#### PASSAGE:
Start of Block
Congratulations. I am sure I speak for many when I say I have been looking 
forward to this.
J

Joseph Walser
Department of Religion
Tufts University
Medford, MA 02155

________________________________
From: INDOLOGY <[email protected]> on behalf of Collett Cox 
via INDOLOGY <[email protected]>
Sent: Saturday, March 29, 2025 1:53:44 PM
To: [email protected] <[email protected]>
Subject: [External] [INDOLOGY] NEW BOOK: Collett Cox, A Gāndhārī Abhidharma 
Text: British Library Kharoṣṭhī Fragment 28

Dear Colleagues,

I am pleased to announce the publication of my contribution to the Gandharan 
Buddhist Text series:

Collett Cox with Andrew Glass. 2025. A Gāndhārī Abhidharma Text: British 
Library Kharoṣṭhī Fragment 28. Gandharan Buddhist Texts, Volume 8. Seattle: 
University of Washington Press. 594 pages, 8.5 × 11 in, 13 black-and-white 
illustrations, 10 color plates. ISBN: 9780295753843.

Further information can be found on the University of Washington Press website: 
https://uwapress.uw.edu/book/9780295753843/a-gandhari-abhidharma-text/. The 
book can be purchased as hardcopy or can be freely downloaded in PDF format 
(https://doi.org/10.6069/9780295754185, or under “Links” on the University of 
Washington Press website).
End of Block
#### DATA PROVIDED:
Start of Block
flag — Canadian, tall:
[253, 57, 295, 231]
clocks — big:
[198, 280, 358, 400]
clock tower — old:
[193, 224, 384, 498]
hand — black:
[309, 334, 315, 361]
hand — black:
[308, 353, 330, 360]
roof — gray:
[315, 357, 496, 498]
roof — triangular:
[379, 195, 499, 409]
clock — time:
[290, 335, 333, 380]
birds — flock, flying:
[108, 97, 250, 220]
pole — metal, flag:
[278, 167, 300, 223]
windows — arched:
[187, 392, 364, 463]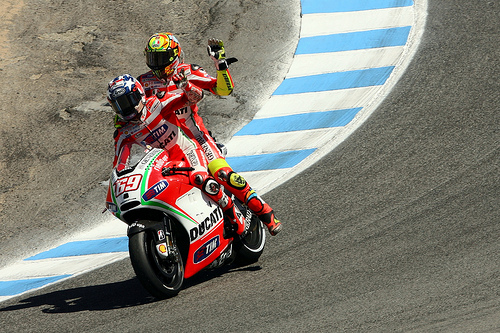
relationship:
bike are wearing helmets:
[104, 146, 267, 299] [96, 26, 178, 111]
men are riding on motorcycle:
[133, 33, 286, 236] [105, 158, 273, 289]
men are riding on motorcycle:
[103, 26, 218, 127] [106, 153, 263, 294]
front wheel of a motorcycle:
[126, 216, 185, 297] [171, 174, 252, 324]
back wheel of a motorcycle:
[248, 174, 269, 320] [187, 213, 227, 304]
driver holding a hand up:
[104, 73, 254, 242] [214, 99, 241, 107]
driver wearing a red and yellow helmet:
[104, 73, 254, 242] [127, 99, 192, 106]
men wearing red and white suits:
[133, 33, 286, 236] [153, 99, 208, 193]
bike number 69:
[104, 146, 267, 299] [112, 170, 139, 220]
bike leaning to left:
[104, 146, 267, 299] [91, 175, 160, 292]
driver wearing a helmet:
[112, 114, 170, 187] [101, 99, 146, 102]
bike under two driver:
[104, 146, 267, 299] [104, 73, 254, 242]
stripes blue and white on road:
[0, 9, 429, 300] [7, 232, 485, 333]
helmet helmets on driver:
[144, 30, 182, 78] [104, 73, 254, 242]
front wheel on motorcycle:
[132, 236, 172, 333] [99, 136, 274, 308]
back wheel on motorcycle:
[230, 190, 273, 263] [114, 156, 261, 333]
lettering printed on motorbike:
[188, 205, 223, 242] [98, 140, 268, 298]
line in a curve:
[268, 61, 397, 98] [182, 0, 442, 194]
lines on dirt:
[291, 23, 381, 136] [233, 19, 271, 52]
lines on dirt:
[299, 52, 392, 77] [46, 146, 75, 196]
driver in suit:
[104, 73, 254, 242] [120, 114, 209, 199]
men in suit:
[133, 33, 286, 236] [156, 77, 221, 132]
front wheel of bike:
[126, 216, 185, 297] [104, 146, 267, 299]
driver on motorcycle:
[104, 73, 254, 242] [115, 133, 272, 299]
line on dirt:
[0, 274, 81, 303] [2, 3, 304, 264]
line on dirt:
[24, 239, 134, 264] [2, 3, 304, 264]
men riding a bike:
[133, 33, 286, 236] [106, 133, 287, 308]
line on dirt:
[268, 61, 397, 98] [4, 3, 482, 322]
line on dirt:
[273, 60, 402, 91] [16, 2, 475, 279]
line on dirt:
[226, 147, 317, 171] [16, 2, 475, 279]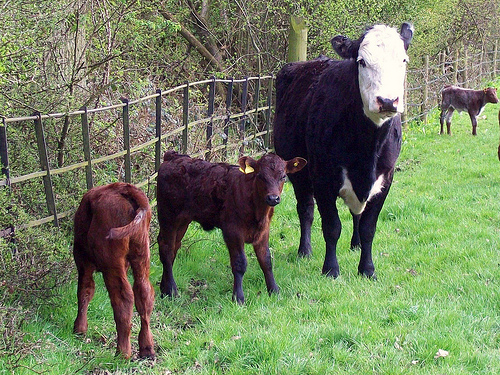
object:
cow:
[271, 22, 414, 281]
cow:
[71, 182, 155, 362]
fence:
[0, 27, 498, 295]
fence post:
[281, 15, 307, 66]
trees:
[1, 1, 498, 197]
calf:
[153, 148, 306, 307]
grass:
[178, 277, 229, 313]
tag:
[243, 163, 257, 174]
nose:
[265, 194, 279, 206]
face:
[355, 27, 408, 118]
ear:
[329, 35, 355, 60]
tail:
[102, 184, 150, 241]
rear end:
[95, 187, 152, 263]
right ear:
[236, 154, 262, 173]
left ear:
[282, 157, 307, 174]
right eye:
[256, 173, 265, 180]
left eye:
[279, 172, 288, 181]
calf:
[437, 86, 497, 136]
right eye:
[356, 56, 368, 69]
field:
[0, 88, 499, 375]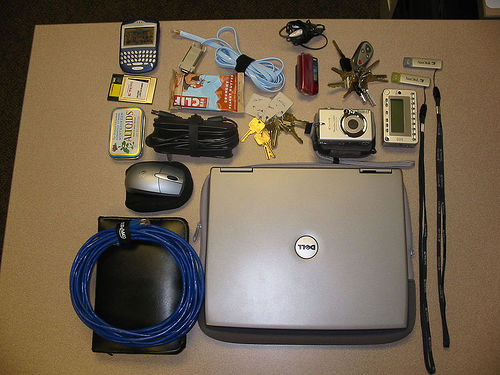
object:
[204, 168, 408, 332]
laptop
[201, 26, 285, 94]
wire-roll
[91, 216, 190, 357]
book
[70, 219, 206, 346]
wire-roll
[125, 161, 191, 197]
mouse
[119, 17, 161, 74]
phone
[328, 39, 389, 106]
keys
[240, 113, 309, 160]
keys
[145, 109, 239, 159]
wires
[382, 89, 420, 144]
gadget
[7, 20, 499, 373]
table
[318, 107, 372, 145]
camera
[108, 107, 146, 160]
altoids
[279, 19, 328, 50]
earbuds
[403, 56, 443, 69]
storage-device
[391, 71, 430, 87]
storage-device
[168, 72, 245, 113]
energy-bar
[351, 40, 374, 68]
remote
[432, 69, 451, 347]
lanyard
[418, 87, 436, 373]
lanyard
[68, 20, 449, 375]
electronics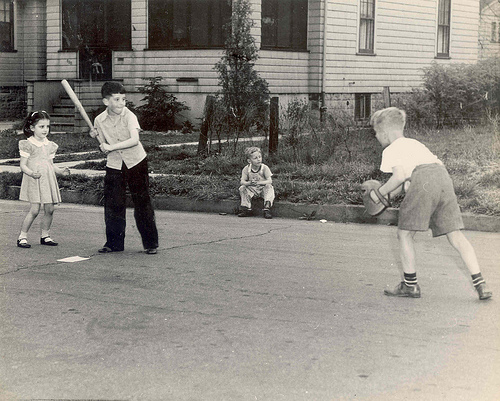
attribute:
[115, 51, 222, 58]
white siding — brick, vintage, old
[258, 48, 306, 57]
siding — white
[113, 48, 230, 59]
siding — white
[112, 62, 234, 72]
siding — white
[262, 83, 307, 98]
siding — white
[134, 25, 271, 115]
siding — white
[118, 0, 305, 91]
siding — white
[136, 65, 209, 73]
siding — white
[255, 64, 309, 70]
siding — white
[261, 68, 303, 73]
siding — white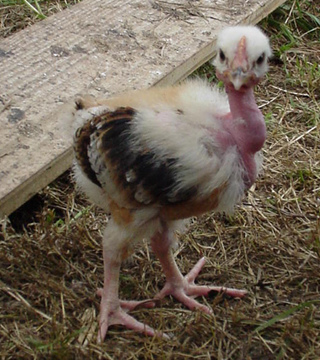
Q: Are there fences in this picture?
A: No, there are no fences.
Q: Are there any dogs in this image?
A: No, there are no dogs.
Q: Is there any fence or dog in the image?
A: No, there are no dogs or fences.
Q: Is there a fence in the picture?
A: No, there are no fences.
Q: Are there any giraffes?
A: No, there are no giraffes.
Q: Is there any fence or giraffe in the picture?
A: No, there are no giraffes or fences.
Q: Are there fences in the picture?
A: No, there are no fences.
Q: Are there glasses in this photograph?
A: No, there are no glasses.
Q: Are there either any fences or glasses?
A: No, there are no glasses or fences.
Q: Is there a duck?
A: No, there are no ducks.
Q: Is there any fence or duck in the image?
A: No, there are no ducks or fences.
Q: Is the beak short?
A: Yes, the beak is short.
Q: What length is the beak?
A: The beak is short.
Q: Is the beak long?
A: No, the beak is short.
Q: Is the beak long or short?
A: The beak is short.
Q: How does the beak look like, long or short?
A: The beak is short.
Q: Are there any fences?
A: No, there are no fences.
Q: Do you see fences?
A: No, there are no fences.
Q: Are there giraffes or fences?
A: No, there are no fences or giraffes.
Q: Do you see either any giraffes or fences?
A: No, there are no fences or giraffes.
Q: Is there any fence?
A: No, there are no fences.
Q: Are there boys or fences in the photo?
A: No, there are no fences or boys.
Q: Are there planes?
A: No, there are no planes.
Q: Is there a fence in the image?
A: No, there are no fences.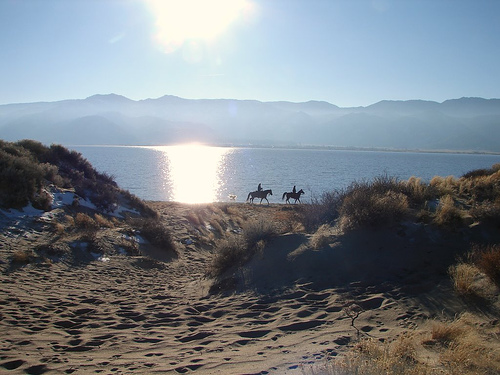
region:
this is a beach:
[30, 40, 398, 308]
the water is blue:
[147, 121, 275, 162]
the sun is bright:
[142, 7, 230, 57]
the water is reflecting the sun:
[135, 131, 265, 229]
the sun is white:
[141, 135, 232, 206]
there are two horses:
[238, 181, 340, 226]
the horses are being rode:
[240, 158, 335, 226]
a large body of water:
[40, 120, 477, 225]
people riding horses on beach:
[223, 168, 310, 222]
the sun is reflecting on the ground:
[141, 140, 243, 209]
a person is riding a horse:
[247, 182, 269, 203]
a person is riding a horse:
[282, 184, 305, 205]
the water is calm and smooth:
[60, 143, 486, 207]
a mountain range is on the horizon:
[2, 85, 489, 152]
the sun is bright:
[135, 0, 262, 63]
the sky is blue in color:
[1, 2, 492, 124]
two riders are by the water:
[245, 180, 309, 205]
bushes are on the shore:
[2, 134, 124, 209]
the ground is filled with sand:
[0, 185, 499, 368]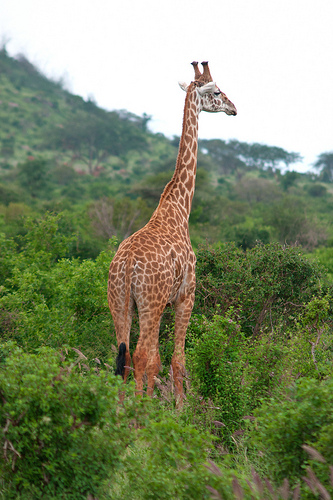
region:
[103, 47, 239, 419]
a giraffe standing tall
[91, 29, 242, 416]
a giraffe standing in the weeds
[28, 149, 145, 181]
animals under a large tree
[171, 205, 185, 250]
the giraffe has spots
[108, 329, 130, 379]
the tail has black hair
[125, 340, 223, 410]
the green weeds are half way up the giraffes legs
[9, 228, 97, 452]
lots of green vegetation grows here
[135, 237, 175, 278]
the giraffe is two different colors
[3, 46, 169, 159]
hilly terrain in the background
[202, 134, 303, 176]
a row of trees on the hill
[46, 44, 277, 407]
a giraffe in a field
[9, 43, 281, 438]
a giraffe in tall grass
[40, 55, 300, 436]
a giraffe in bushes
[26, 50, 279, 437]
giraffe walking in a field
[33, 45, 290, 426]
giraffe walking in bushes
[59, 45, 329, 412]
giraffe walking on tall grass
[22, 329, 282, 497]
a field of bushes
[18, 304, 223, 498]
an area of bushes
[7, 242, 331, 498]
an area with bushes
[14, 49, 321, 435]
an area with giraffe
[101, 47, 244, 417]
brown and white giraffe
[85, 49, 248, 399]
giraffe with brown spots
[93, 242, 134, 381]
giraffe long tail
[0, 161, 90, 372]
green forest colored landscape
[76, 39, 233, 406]
giraffe looking around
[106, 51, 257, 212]
giraffe with a long neck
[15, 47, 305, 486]
giraffe in the wild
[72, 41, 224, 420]
giraffe standing tall on the ground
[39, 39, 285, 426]
giraffe looking at trees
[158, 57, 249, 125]
two horns on giraffe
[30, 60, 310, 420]
The giraffe is among the bushes.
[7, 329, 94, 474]
The bushes are green.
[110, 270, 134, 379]
The giraffe has a tail.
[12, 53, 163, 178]
A hill in the distance.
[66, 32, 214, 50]
The sky is overcast.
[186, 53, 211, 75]
Two horns on the giraffe's head.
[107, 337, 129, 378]
The hair on the end of the giraffe's tail is black.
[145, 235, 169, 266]
The giraffe has brown spots.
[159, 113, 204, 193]
The giraffe has a skinny neck.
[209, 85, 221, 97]
An eye on the giraffe.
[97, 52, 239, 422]
Giraffe standing in the wild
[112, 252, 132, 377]
Tail of a giraffe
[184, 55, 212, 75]
Ossicones (horns) of the giraffe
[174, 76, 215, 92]
Giraffe ears which are white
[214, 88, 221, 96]
Slightly open giraffe eye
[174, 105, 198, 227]
Long neck of giraffe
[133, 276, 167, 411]
Long leg of giraffe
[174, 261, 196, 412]
Long leg of giraffe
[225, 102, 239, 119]
The mouth of giraffe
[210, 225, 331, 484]
Lush green shrubs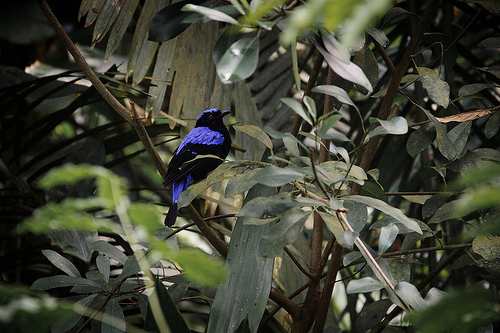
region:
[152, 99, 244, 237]
bird in a tree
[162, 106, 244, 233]
bird with blue feathers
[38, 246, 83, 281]
green leaf on a tree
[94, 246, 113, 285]
green leaf on a tree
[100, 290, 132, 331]
green leaf on a tree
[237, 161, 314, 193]
green leaf on a tree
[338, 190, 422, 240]
green leaf on a tree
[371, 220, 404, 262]
green leaf on a tree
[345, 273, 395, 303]
green leaf on a tree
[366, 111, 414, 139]
green leaf on a tree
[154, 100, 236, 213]
blue bird sitting on branch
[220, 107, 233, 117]
beak of blue bird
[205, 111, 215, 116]
eye of blue bird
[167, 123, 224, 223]
blue feathers of bird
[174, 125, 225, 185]
blue body of blue bird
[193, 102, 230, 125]
head of blue bird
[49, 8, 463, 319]
tree bird is perched on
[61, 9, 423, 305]
branches of tree bird is perched on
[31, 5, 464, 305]
leaves of trees in the background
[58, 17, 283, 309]
branch blue bird is perched on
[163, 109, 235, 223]
A blue bird.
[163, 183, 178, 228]
A tail of a blue bird.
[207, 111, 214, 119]
A red eye of a bird.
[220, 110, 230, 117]
A beak of a blue bird.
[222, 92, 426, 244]
Green leaves.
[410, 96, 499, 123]
A brown leaf.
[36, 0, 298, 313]
A brunch with a bird on.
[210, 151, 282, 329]
Elongated green leaves.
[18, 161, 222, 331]
Green leaves in the foreground.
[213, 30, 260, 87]
A wet green leaf.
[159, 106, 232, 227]
a black and blue bird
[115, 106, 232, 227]
a bird standing on a tree branch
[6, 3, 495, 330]
a black and blue bird in a tree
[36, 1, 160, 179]
a limb on a tree branch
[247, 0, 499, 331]
green leaves on a tree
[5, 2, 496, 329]
a small black and blue bird in a tree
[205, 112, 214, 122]
a bird's red left eye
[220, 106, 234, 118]
the bird's black beak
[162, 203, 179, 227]
a black tail feather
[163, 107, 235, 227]
A black and blue bird.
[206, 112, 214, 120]
Red eye of a black and blue bird.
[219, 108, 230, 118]
Black beak of a blue and black bird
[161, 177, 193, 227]
Back tail feather of a black and blue bird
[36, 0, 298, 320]
Thin brown branch going from middle to upper left.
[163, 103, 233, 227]
A black and blue bird on a branch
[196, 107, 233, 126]
Head of a black and blue bird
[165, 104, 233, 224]
A bird sitting on a branch that is black and blue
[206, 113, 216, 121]
Small red eye of a black and blue bird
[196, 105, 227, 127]
Head of a black and blue bird.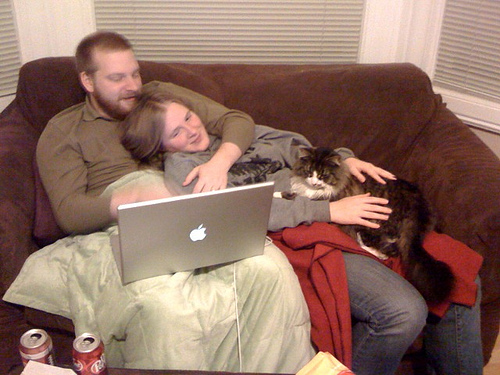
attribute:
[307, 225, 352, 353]
blanket — red 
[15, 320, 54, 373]
soda can — brown , football 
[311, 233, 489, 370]
pants — blue 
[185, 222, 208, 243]
logo — white 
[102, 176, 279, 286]
laptop — silver 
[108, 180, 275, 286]
computer — gray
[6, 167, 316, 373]
blanket — white 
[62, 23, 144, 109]
hair — brown , short 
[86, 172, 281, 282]
laptop — silver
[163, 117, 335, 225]
sweatshirt — gray 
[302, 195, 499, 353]
jeans — blue 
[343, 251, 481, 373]
jeans — blue 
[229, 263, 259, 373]
white cable — White 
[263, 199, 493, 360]
blanket — red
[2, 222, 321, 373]
blanket — white 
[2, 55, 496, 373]
couch — brown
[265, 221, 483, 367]
blanket — white , red 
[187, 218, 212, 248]
logo — Apple 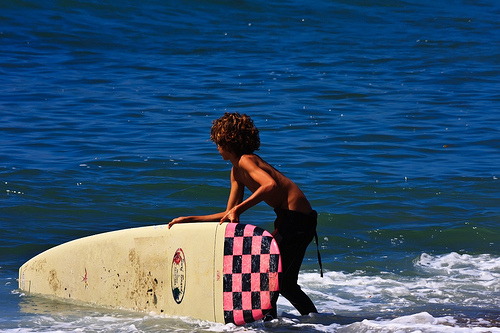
End of Block
#### WHAT TO WORK ON:
From the book announcement, print the words starting with "I am pleased" and going on through "plates. ISBN: 9780295753843.", unchanged. The records play no part in this work.

#### SOLUTION FOR THIS EXERCISE:
I am pleased to announce the publication of my contribution to the Gandharan 
Buddhist Text series:

Collett Cox with Andrew Glass. 2025. A Gāndhārī Abhidharma Text: British 
Library Kharoṣṭhī Fragment 28. Gandharan Buddhist Texts, Volume 8. Seattle: 
University of Washington Press. 594 pages, 8.5 × 11 in, 13 black-and-white 
illustrations, 10 color plates. ISBN: 9780295753843.